Ce soir, parmi les convives, une femme se distingue par son allure et sa robe décolletée. Son parfum a envahi la soirée. Son déhanché a époustouflé Frank Sinatra, « le Tarzan des boudoirs ». Tout le monde la connaît, c’est une actrice secondaire de Hollywood, une habituée des soirées, mais surtout un modèle de magazines sexy. Les serveurs reconnaissent son derrière légendaire, mais doivent rester discret. Elle a posé dans Playboy et dévoilé à l’Amérique son fessier sous toutes les coutures. On la surnomme d’ailleurs « The back », ce qui veut dire « le derrière ».  Elle n’a pas la prétention d’une Ava Gardner, la notoriété d’une Marilyn Monroe, l’élégance d’une Audrey Hepburn, mais des fesses qui lui ouvrent les portes de toutes les soirées fastueuses de Hollywood. Les villas reçoivent les invités dans des atmosphères coquines et luxueuses. Ici, des décorateurs de cinéma se sont improvisés architectes d’intérieur, et l’on peut s’extasier devant la beauté du boudoir chinois, la salle de bains de marbre noir et le salon patiné d’or. Dans les nombreuses chambres de la villa, les convives s’en donnent à cœur joie.

 

Frank Sinatra se lève. Il épie « The back ». C’est l’occasion de lui parler, on ne sait jamais, elle est magnifique ce soir. Frank Sinatra n’est pas du tout du genre, c’est un homme sincère et sérieux. Mais quand on voit le derrière de cette actrice, on ne peut que succomber à la tentation.  

— J’ai lu le dernier Playboy, vous êtes une femme sulfureuse ! s’enthousiasme Frank Sinatra.

— Il y a lire et voir. Y a pas grand-chose à lire dans Playboy, s’amuse-t-elle. Et moi je vous ai vu jouer auprès de Grace Kelly dans votre dernier long métrage Haute Société. Vous êtes un acteur formidable !

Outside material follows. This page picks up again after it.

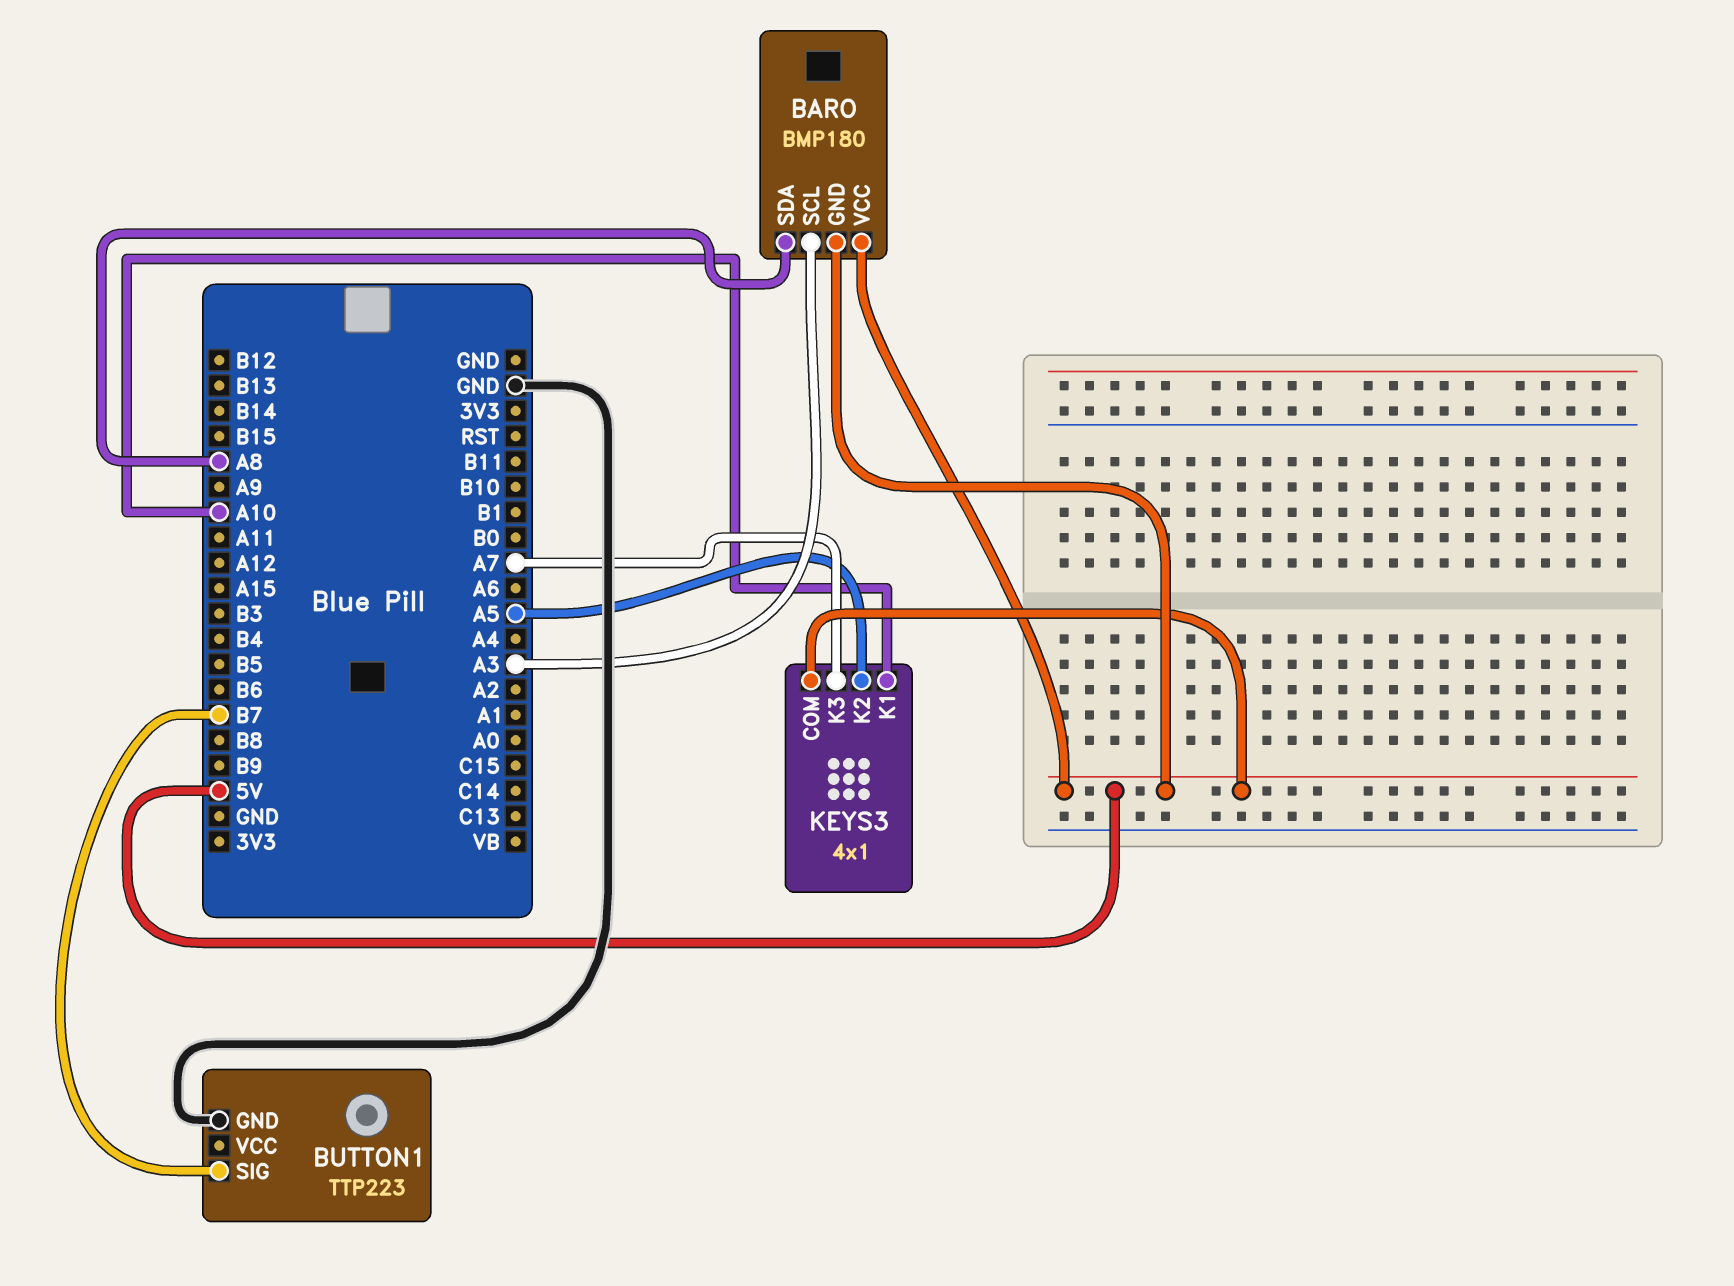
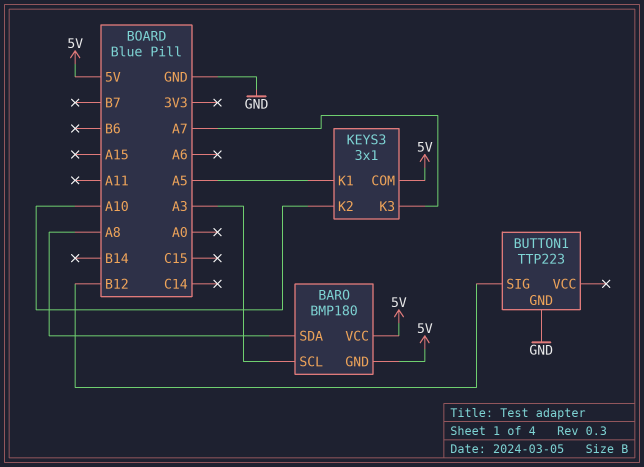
BUTTON1 pin SIG: B7 -> B12
KEYS3: 4x1 -> 3x1
KEYS3 pin K1: A10 -> A5
KEYS3 pin K2: A5 -> A10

— Ce n’est pas difficile d’être acteur quand on aime jouer… Une bouteille de champagne s’il vous plait, demande Frank Sinatra au serveur.

Le serveur s’exécute et revient avec un seau rempli de glace et un petit feu d’artifice. Ça étincelle, ça fume dans la grande salle de la soirée. Frank Sinatra sort une liasse de billets de la poche de sa veste sous les yeux ébahi du serveur.

— Quel est le plus gros pourboire que vous ayez reçu ? demande le chanteur.

— Cent dollars, Monsieur, répond-il avec courtoisie.

— En voici deux cents pour vous…

Alors que le serveur s’éloigne, satisfait, Frank Sinatra le rattrape.

— Par simple curiosité, qui a eu la générosité de vous donner cent dollars ?

— Mais c’est vous, Monsieur Sinatra, la semaine dernière…

« The back » éclate de rire. Sans le vouloir, Frank Sinatra a réussi à la séduire.